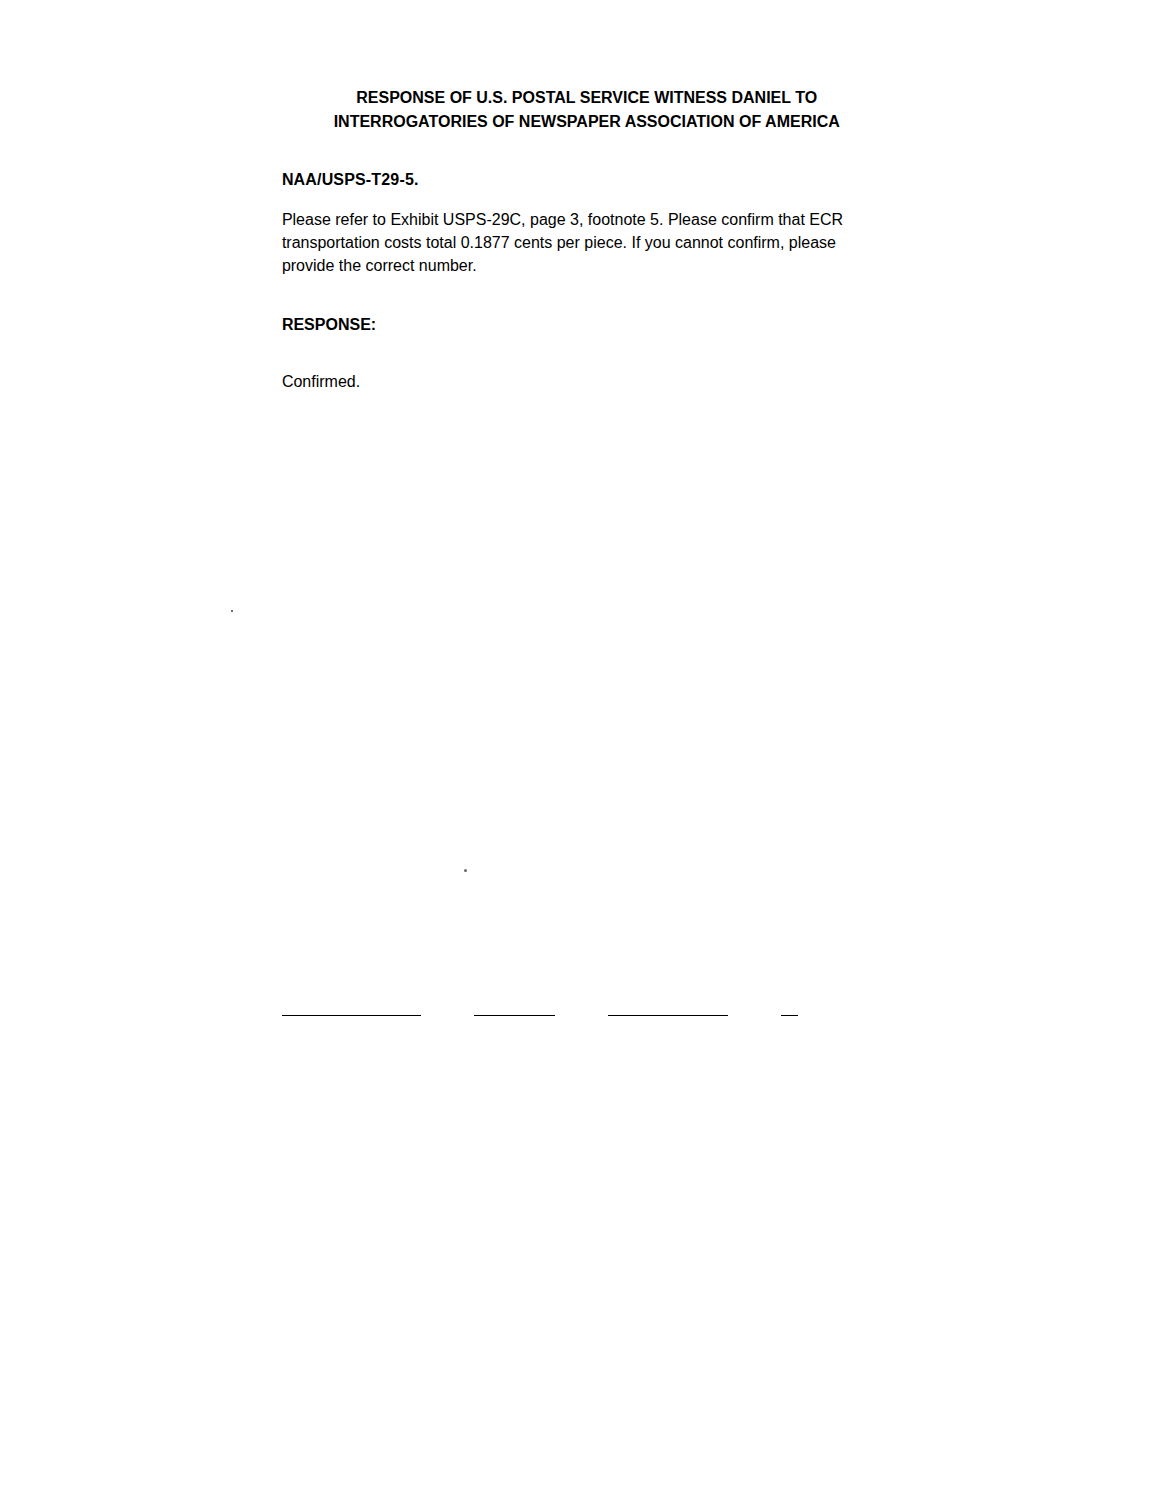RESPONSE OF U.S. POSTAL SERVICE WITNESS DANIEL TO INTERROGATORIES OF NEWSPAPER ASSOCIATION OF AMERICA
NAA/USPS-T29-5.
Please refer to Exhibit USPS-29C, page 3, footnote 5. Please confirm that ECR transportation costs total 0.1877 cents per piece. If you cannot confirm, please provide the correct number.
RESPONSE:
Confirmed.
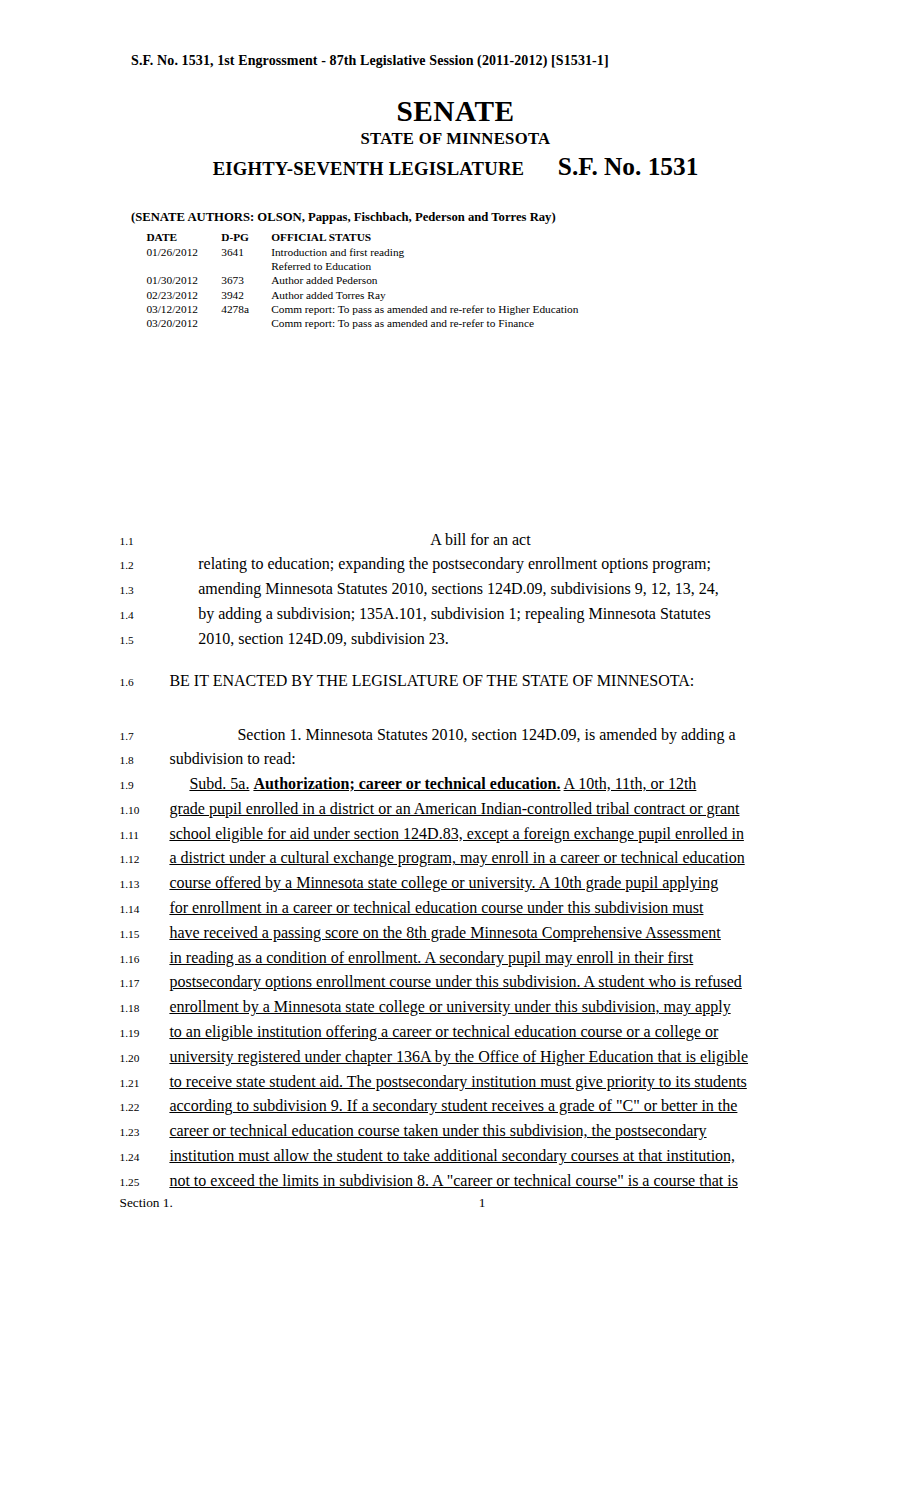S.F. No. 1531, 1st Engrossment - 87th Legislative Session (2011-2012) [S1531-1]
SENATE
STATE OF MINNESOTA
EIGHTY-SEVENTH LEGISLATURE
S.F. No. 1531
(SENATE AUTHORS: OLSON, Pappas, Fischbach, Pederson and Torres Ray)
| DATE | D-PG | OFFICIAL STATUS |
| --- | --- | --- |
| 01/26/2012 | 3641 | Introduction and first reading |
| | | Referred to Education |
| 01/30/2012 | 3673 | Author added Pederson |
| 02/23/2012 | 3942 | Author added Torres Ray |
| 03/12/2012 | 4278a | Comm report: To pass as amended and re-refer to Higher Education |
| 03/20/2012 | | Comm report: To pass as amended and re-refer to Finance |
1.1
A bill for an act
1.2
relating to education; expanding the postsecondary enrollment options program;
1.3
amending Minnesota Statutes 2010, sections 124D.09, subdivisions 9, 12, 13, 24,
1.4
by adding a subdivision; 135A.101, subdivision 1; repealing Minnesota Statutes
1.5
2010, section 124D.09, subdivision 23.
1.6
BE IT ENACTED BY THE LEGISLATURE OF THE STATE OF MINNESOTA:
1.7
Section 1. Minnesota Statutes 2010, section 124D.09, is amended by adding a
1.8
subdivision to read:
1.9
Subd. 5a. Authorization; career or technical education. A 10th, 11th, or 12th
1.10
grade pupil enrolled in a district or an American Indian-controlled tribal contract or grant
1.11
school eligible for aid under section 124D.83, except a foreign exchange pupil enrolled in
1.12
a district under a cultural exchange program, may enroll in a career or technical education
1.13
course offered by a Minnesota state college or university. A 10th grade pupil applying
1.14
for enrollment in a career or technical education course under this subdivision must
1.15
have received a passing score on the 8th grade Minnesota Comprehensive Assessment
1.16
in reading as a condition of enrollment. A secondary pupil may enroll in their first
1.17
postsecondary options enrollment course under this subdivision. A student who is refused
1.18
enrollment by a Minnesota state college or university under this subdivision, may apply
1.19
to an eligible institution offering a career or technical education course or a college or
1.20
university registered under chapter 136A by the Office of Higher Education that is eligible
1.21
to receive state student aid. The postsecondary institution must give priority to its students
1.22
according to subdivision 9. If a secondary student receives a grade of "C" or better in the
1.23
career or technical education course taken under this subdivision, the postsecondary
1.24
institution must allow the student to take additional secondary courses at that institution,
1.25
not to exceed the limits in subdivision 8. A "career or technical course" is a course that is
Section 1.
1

◆ ◆ ◆ ◆ ◆

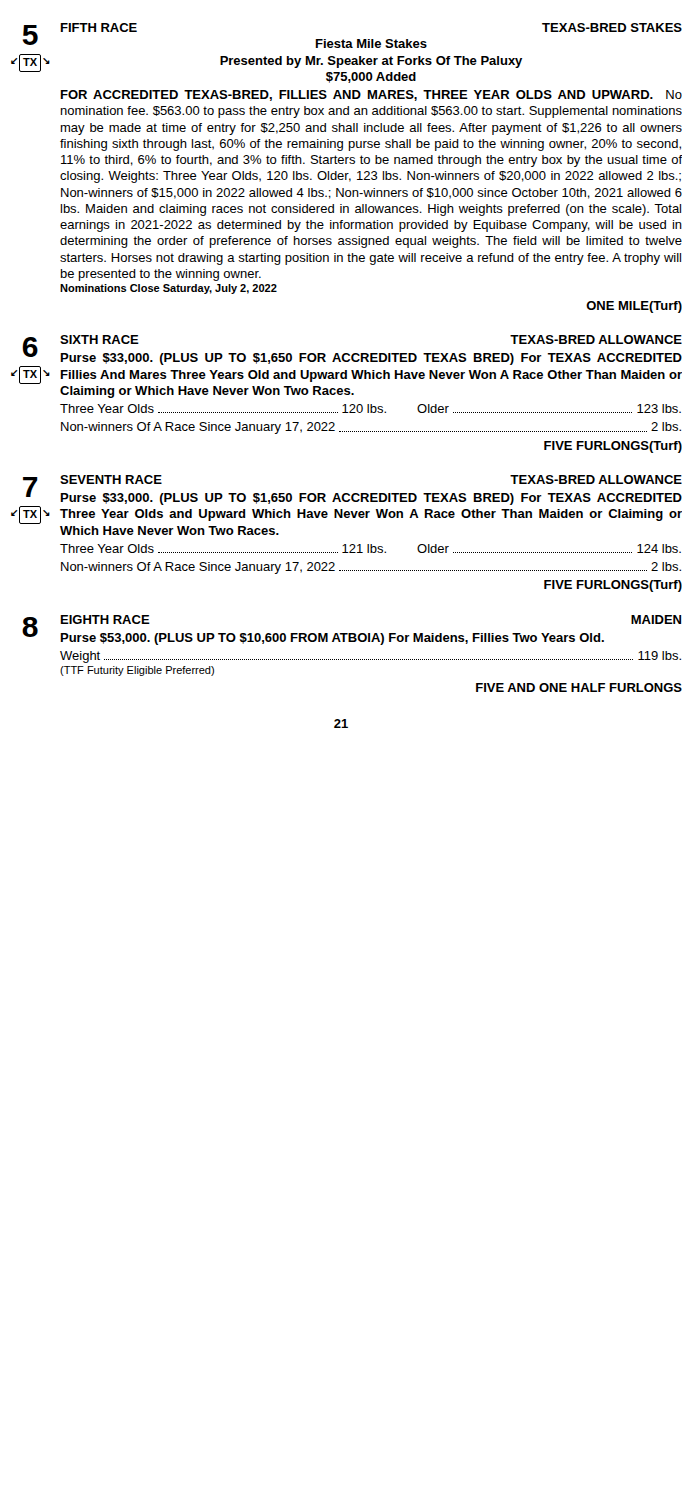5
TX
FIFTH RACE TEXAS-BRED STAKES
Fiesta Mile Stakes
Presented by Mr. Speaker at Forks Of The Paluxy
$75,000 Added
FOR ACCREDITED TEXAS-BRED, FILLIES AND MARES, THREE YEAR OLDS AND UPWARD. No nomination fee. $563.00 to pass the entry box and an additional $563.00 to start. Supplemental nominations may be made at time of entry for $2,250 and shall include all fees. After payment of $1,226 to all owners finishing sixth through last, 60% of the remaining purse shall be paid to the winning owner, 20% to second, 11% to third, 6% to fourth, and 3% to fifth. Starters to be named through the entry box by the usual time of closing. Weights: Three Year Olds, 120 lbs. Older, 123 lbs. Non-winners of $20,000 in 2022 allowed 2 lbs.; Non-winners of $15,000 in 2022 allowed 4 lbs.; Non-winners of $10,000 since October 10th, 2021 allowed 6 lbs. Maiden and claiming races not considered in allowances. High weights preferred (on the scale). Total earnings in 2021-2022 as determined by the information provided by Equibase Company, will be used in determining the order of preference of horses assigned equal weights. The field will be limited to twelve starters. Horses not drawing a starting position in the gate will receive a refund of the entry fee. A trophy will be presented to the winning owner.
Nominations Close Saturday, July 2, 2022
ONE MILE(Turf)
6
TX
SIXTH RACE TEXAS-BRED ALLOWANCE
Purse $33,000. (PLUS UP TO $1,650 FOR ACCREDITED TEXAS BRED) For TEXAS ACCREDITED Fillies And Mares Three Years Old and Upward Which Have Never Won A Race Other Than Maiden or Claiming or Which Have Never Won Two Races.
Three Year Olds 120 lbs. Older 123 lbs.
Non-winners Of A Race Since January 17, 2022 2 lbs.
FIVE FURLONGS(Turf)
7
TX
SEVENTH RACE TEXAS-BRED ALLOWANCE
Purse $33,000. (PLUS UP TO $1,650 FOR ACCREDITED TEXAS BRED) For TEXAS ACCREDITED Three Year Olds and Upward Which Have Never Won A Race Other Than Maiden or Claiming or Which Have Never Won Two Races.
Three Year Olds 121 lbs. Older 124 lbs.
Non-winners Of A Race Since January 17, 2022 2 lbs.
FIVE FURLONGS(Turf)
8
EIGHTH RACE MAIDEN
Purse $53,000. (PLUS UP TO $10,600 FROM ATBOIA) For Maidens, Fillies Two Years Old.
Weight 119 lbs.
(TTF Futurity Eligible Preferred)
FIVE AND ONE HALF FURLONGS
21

◆ ◆ ◆ ◆ ◆

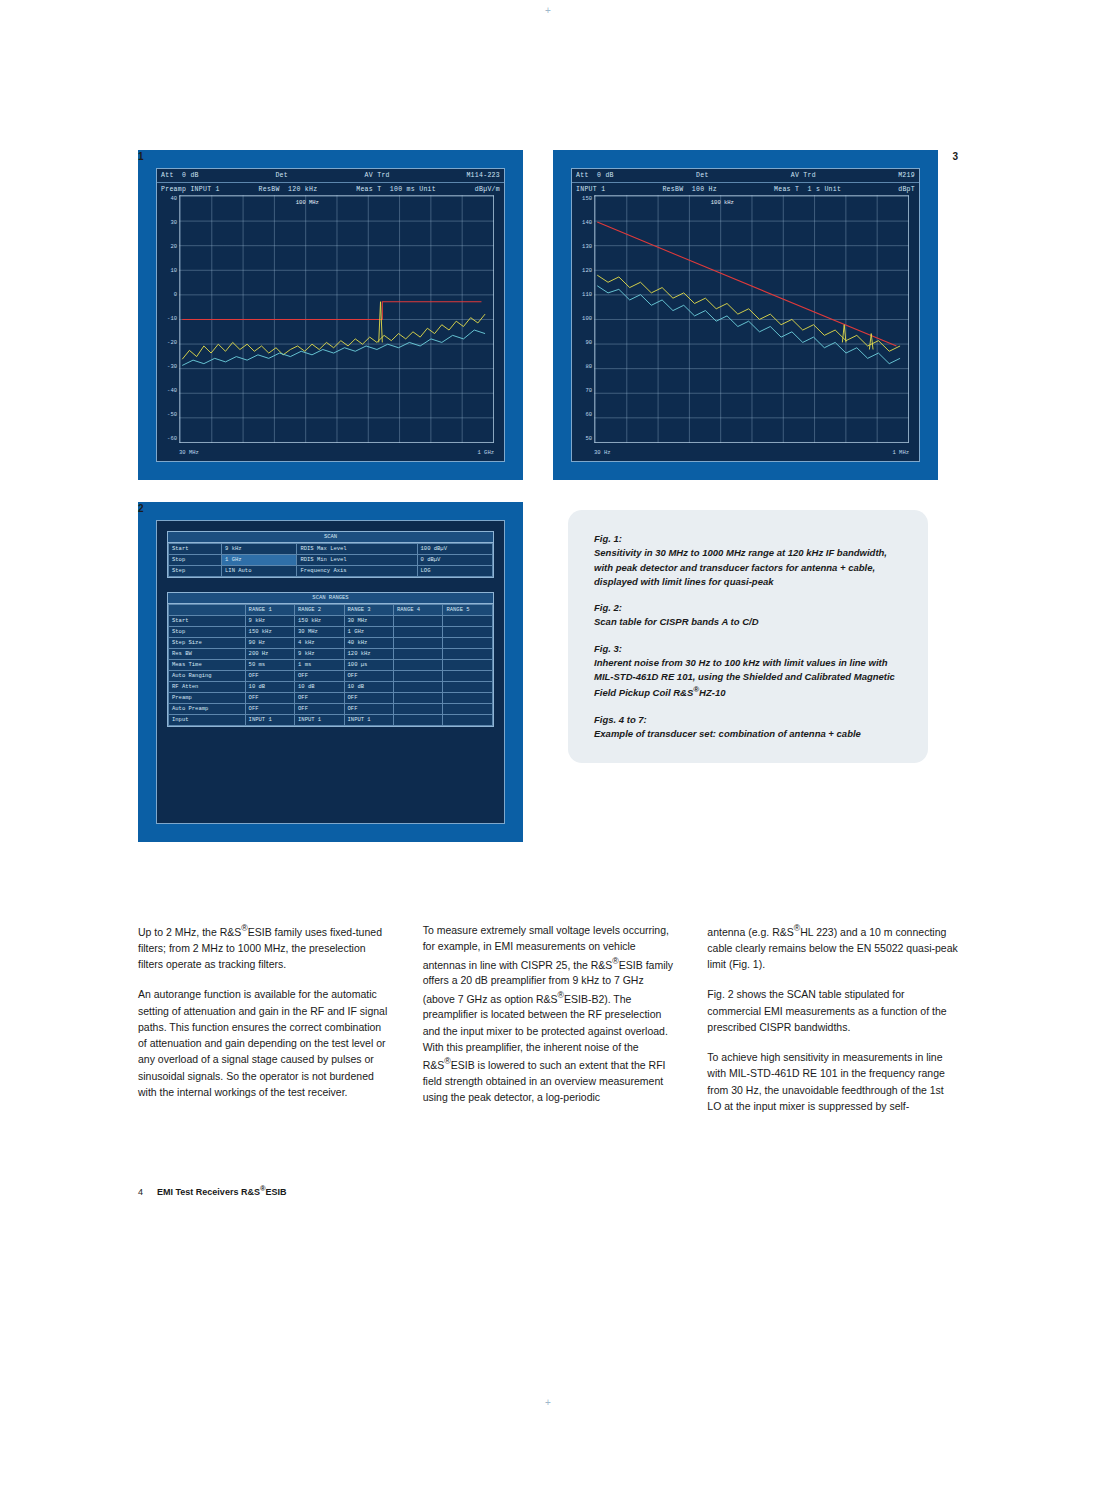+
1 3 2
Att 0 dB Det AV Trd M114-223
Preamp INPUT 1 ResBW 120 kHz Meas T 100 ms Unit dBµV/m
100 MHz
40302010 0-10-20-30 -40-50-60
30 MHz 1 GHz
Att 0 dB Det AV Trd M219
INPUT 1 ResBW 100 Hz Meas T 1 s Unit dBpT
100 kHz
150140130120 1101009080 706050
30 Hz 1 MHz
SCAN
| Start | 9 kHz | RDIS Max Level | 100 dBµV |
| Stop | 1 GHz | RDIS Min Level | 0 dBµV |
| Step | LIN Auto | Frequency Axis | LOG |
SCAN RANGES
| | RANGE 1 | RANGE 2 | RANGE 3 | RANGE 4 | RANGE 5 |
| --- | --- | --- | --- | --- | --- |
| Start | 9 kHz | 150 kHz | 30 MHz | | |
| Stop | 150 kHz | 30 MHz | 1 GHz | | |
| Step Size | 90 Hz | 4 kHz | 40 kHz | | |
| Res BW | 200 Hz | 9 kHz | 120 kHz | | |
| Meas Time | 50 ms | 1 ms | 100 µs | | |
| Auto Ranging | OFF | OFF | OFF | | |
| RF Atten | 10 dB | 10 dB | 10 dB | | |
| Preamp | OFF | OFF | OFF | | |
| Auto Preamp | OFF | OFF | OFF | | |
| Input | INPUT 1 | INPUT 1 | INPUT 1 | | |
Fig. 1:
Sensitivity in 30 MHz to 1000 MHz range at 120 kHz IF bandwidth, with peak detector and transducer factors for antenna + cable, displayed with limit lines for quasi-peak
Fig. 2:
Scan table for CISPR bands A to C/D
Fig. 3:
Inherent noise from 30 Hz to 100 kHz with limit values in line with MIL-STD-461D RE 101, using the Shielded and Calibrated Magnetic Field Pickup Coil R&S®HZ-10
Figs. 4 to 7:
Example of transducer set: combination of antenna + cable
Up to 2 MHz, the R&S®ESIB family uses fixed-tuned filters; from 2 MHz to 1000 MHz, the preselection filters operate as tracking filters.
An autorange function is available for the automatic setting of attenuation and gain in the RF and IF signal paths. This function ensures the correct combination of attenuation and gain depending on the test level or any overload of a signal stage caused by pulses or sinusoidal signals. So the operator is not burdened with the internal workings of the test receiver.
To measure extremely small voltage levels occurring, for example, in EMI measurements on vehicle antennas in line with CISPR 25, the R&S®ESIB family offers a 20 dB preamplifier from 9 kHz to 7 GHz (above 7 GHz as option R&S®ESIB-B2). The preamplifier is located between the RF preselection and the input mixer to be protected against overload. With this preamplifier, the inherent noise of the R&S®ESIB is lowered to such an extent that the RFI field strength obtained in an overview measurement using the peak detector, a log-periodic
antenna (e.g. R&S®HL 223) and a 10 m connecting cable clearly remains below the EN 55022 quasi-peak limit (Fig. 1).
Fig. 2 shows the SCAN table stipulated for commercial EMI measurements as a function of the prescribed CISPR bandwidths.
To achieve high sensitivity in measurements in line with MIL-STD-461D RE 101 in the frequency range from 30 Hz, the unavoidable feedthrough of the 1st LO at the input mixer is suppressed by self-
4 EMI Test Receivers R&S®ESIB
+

◆ ◆ ◆ ◆ ◆

▸ Your objective: Look through the entries above. Copy out every line holding the word "Than".

▸ Answer for this exercise:
Purse $33,000. (PLUS UP TO $1,650 FOR ACCREDITED TEXAS BRED) For TEXAS ACCREDITED Fillies And Mares Three Years Old and Upward Which Have Never Won A Race Other Than Maiden or Claiming or Which Have Never Won Two Races.
Purse $33,000. (PLUS UP TO $1,650 FOR ACCREDITED TEXAS BRED) For TEXAS ACCREDITED Three Year Olds and Upward Which Have Never Won A Race Other Than Maiden or Claiming or Which Have Never Won Two Races.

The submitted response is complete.